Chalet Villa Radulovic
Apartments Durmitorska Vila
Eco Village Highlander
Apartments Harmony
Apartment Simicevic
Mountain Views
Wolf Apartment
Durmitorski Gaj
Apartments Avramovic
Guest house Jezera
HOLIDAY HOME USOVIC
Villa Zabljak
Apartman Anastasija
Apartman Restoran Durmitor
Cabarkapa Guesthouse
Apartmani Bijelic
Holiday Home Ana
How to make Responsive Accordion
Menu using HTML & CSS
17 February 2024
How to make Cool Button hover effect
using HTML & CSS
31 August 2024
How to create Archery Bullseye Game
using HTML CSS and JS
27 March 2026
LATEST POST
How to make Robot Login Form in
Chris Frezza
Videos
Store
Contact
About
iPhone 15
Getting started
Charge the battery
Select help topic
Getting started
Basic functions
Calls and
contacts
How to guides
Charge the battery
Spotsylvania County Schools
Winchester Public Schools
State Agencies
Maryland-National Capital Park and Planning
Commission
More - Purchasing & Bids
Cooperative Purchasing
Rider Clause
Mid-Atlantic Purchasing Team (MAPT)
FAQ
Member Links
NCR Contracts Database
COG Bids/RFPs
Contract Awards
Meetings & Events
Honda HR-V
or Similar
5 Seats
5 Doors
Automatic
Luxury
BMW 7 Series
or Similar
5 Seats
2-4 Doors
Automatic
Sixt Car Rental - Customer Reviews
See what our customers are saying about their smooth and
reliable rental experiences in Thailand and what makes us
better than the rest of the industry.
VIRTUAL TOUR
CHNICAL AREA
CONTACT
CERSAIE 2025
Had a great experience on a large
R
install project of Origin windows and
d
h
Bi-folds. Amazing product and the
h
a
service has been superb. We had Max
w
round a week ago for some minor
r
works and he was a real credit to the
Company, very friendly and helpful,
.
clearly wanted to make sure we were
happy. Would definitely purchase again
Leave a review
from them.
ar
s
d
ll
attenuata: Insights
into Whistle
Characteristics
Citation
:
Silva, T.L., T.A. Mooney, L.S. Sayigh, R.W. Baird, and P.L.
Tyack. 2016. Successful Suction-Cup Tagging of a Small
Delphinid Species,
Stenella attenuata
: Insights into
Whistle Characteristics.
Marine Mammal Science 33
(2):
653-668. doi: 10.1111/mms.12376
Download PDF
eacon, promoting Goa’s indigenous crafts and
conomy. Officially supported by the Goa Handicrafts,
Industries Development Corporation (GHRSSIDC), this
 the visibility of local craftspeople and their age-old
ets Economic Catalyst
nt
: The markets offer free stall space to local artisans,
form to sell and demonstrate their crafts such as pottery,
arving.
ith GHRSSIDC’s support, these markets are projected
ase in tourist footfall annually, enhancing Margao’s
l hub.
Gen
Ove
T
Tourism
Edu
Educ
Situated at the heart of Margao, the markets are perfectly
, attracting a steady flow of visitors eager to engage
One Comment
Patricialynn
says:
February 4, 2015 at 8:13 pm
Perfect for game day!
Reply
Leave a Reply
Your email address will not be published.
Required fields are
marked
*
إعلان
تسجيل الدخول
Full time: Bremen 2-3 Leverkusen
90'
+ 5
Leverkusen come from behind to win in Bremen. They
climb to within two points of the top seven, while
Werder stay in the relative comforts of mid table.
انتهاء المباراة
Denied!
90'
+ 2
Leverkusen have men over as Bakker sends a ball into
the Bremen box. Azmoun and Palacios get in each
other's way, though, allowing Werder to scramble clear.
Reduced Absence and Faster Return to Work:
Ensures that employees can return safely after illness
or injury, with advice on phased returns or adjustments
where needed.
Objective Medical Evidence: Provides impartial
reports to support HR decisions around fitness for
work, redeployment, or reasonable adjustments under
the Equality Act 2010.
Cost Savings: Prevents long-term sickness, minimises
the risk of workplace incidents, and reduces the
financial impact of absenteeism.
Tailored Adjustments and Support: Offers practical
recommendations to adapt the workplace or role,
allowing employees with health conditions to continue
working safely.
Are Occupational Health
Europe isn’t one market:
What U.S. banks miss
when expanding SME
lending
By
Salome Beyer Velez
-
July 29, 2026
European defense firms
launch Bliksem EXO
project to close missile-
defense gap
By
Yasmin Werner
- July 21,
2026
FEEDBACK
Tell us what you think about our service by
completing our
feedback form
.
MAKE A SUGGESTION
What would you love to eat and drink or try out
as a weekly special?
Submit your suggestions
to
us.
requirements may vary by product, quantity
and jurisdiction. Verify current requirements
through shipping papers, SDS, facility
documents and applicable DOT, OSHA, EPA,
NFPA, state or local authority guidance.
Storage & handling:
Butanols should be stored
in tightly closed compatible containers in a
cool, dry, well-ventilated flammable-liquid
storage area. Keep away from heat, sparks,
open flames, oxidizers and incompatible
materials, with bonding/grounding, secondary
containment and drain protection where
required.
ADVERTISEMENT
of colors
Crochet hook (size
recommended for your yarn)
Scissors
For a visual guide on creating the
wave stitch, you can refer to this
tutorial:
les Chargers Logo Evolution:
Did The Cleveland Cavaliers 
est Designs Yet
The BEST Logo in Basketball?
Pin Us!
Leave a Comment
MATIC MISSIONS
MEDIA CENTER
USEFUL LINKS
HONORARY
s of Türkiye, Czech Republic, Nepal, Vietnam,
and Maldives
════════════════════
Job:
Set all of the records down again, exactly as they stand.

Your solution:
Chalet Villa Radulovic
Apartments Durmitorska Vila
Eco Village Highlander
Apartments Harmony
Apartment Simicevic
Mountain Views
Wolf Apartment
Durmitorski Gaj
Apartments Avramovic
Guest house Jezera
HOLIDAY HOME USOVIC
Villa Zabljak
Apartman Anastasija
Apartman Restoran Durmitor
Cabarkapa Guesthouse
Apartmani Bijelic
Holiday Home Ana
How to make Responsive Accordion
Menu using HTML & CSS
17 February 2024
How to make Cool Button hover effect
using HTML & CSS
31 August 2024
How to create Archery Bullseye Game
using HTML CSS and JS
27 March 2026
LATEST POST
How to make Robot Login Form in
Chris Frezza
Videos
Store
Contact
About
iPhone 15
Getting started
Charge the battery
Select help topic
Getting started
Basic functions
Calls and
contacts
How to guides
Charge the battery
Spotsylvania County Schools
Winchester Public Schools
State Agencies
Maryland-National Capital Park and Planning
Commission
More - Purchasing & Bids
Cooperative Purchasing
Rider Clause
Mid-Atlantic Purchasing Team (MAPT)
FAQ
Member Links
NCR Contracts Database
COG Bids/RFPs
Contract Awards
Meetings & Events
Honda HR-V
or Similar
5 Seats
5 Doors
Automatic
Luxury
BMW 7 Series
or Similar
5 Seats
2-4 Doors
Automatic
Sixt Car Rental - Customer Reviews
See what our customers are saying about their smooth and
reliable rental experiences in Thailand and what makes us
better than the rest of the industry.
VIRTUAL TOUR
CHNICAL AREA
CONTACT
CERSAIE 2025
Had a great experience on a large
R
install project of Origin windows and
d
h
Bi-folds. Amazing product and the
h
a
service has been superb. We had Max
w
round a week ago for some minor
r
works and he was a real credit to the
Company, very friendly and helpful,
.
clearly wanted to make sure we were
happy. Would definitely purchase again
Leave a review
from them.
ar
s
d
ll
attenuata: Insights
into Whistle
Characteristics
Citation
:
Silva, T.L., T.A. Mooney, L.S. Sayigh, R.W. Baird, and P.L.
Tyack. 2016. Successful Suction-Cup Tagging of a Small
Delphinid Species,
Stenella attenuata
: Insights into
Whistle Characteristics.
Marine Mammal Science 33
(2):
653-668. doi: 10.1111/mms.12376
Download PDF
eacon, promoting Goa’s indigenous crafts and
conomy. Officially supported by the Goa Handicrafts,
Industries Development Corporation (GHRSSIDC), this
 the visibility of local craftspeople and their age-old
ets Economic Catalyst
nt
: The markets offer free stall space to local artisans,
form to sell and demonstrate their crafts such as pottery,
arving.
ith GHRSSIDC’s support, these markets are projected
ase in tourist footfall annually, enhancing Margao’s
l hub.
Gen
Ove
T
Tourism
Edu
Educ
Situated at the heart of Margao, the markets are perfectly
, attracting a steady flow of visitors eager to engage
One Comment
Patricialynn
says:
February 4, 2015 at 8:13 pm
Perfect for game day!
Reply
Leave a Reply
Your email address will not be published.
Required fields are
marked
*
إعلان
تسجيل الدخول
Full time: Bremen 2-3 Leverkusen
90'
+ 5
Leverkusen come from behind to win in Bremen. They
climb to within two points of the top seven, while
Werder stay in the relative comforts of mid table.
انتهاء المباراة
Denied!
90'
+ 2
Leverkusen have men over as Bakker sends a ball into
the Bremen box. Azmoun and Palacios get in each
other's way, though, allowing Werder to scramble clear.
Reduced Absence and Faster Return to Work:
Ensures that employees can return safely after illness
or injury, with advice on phased returns or adjustments
where needed.
Objective Medical Evidence: Provides impartial
reports to support HR decisions around fitness for
work, redeployment, or reasonable adjustments under
the Equality Act 2010.
Cost Savings: Prevents long-term sickness, minimises
the risk of workplace incidents, and reduces the
financial impact of absenteeism.
Tailored Adjustments and Support: Offers practical
recommendations to adapt the workplace or role,
allowing employees with health conditions to continue
working safely.
Are Occupational Health
Europe isn’t one market:
What U.S. banks miss
when expanding SME
lending
By
Salome Beyer Velez
-
July 29, 2026
European defense firms
launch Bliksem EXO
project to close missile-
defense gap
By
Yasmin Werner
- July 21,
2026
FEEDBACK
Tell us what you think about our service by
completing our
feedback form
.
MAKE A SUGGESTION
What would you love to eat and drink or try out
as a weekly special?
Submit your suggestions
to
us.
requirements may vary by product, quantity
and jurisdiction. Verify current requirements
through shipping papers, SDS, facility
documents and applicable DOT, OSHA, EPA,
NFPA, state or local authority guidance.
Storage & handling:
Butanols should be stored
in tightly closed compatible containers in a
cool, dry, well-ventilated flammable-liquid
storage area. Keep away from heat, sparks,
open flames, oxidizers and incompatible
materials, with bonding/grounding, secondary
containment and drain protection where
required.
ADVERTISEMENT
of colors
Crochet hook (size
recommended for your yarn)
Scissors
For a visual guide on creating the
wave stitch, you can refer to this
tutorial:
les Chargers Logo Evolution:
Did The Cleveland Cavaliers 
est Designs Yet
The BEST Logo in Basketball?
Pin Us!
Leave a Comment
MATIC MISSIONS
MEDIA CENTER
USEFUL LINKS
HONORARY
s of Türkiye, Czech Republic, Nepal, Vietnam,
and Maldives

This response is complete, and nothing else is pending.